Methods: The 10-item PCCP-AM chart review instrument rates service plans on key domains of person-centered care: focusing on service user strengths, life goals, natural supports, self-directed actions and community integration. Item scores range from 1 to 4, with 3 and above indicating competency. As part of a larger randomized controlled trial, service plans completed by community mental health clinic providers were rated using the PCCP-AM. These service plans were sampled from across clinic programs including outpatient therapy, case management, and group homes. PCCP-AM scores of 2 raters for 62 service plans were compared to measure inter-rater reliability with a weighted Kappa analysis. PCCP-AM scores for 437 service plans were used to measure internal consistency with Cronbach’s alpha.
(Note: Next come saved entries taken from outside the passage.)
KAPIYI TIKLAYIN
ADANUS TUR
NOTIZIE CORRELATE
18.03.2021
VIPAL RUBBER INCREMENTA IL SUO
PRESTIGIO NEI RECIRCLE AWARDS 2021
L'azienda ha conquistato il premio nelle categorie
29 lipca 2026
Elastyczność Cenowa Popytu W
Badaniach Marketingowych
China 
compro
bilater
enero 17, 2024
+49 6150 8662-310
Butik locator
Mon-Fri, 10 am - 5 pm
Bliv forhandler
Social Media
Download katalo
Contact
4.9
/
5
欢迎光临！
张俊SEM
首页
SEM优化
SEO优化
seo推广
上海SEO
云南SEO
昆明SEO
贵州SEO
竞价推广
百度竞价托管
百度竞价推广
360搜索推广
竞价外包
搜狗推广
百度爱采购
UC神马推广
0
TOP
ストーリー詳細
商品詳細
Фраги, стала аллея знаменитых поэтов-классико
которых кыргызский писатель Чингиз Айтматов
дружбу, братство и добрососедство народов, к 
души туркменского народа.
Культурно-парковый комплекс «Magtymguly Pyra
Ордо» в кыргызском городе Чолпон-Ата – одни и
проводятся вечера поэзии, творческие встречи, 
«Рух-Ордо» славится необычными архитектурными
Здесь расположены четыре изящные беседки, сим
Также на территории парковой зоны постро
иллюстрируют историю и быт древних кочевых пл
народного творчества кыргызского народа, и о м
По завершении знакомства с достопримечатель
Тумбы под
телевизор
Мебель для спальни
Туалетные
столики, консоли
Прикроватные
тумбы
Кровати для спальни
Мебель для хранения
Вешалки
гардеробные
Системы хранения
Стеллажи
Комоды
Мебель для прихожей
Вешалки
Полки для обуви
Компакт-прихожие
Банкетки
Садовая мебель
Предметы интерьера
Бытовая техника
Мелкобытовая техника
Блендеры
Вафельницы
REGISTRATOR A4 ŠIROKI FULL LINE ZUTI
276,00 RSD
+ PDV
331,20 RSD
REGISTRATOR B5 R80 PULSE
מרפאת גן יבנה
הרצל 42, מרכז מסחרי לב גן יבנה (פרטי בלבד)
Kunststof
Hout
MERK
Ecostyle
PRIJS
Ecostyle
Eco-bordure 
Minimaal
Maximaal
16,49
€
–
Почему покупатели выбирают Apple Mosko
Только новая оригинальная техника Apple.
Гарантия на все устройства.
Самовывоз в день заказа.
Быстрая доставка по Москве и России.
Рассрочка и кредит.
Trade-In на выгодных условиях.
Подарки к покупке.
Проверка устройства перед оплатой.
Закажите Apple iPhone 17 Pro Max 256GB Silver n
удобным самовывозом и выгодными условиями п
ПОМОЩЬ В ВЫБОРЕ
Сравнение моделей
PCCP-AM scores of 77 plans were correlated with independent expert ratings to establish validity.

Results: Weighted Kappas ranged from k = .324 to k = .681 (p = .001), indicating fair to substantial agreement between raters. Cronbach’s Alpha (α = .72), indicated acceptable reliability. Moderate correlation of total scores (r = .600, p = .010) supported PCCP-AM validity. Individual item scores supported the validity of items assessing service user input in care planning, life-oriented goals and objectives, planned use of natural supports and the broader community, and measurable objectives (r = .381 to r = .581, p = .010).

Conclusions and Implications: Findings demonstrate the PCCP-AM’s potential to be a valid and reliable objective measure of person-centered care. Although the results are promising, the measure needs more refinement to be a consistent and accurate tool to guide practice for clinicians and supervisors. By focusing service planning on service user life goals, strengths, natural supports and self-direction, the PCCP-AM can help clinicians improve their delivery of person-centered care and promote a more collaborative relationship between provider and service user. The PCCP-AM’s utility to agencies lies in its ability to provide objective measurement of a person-centered orientation that applies across program types, providing a tool to promote agency wide person-centered care, and further aiding supervisors who provide administrative and clinical supervision to service providers in varying programs.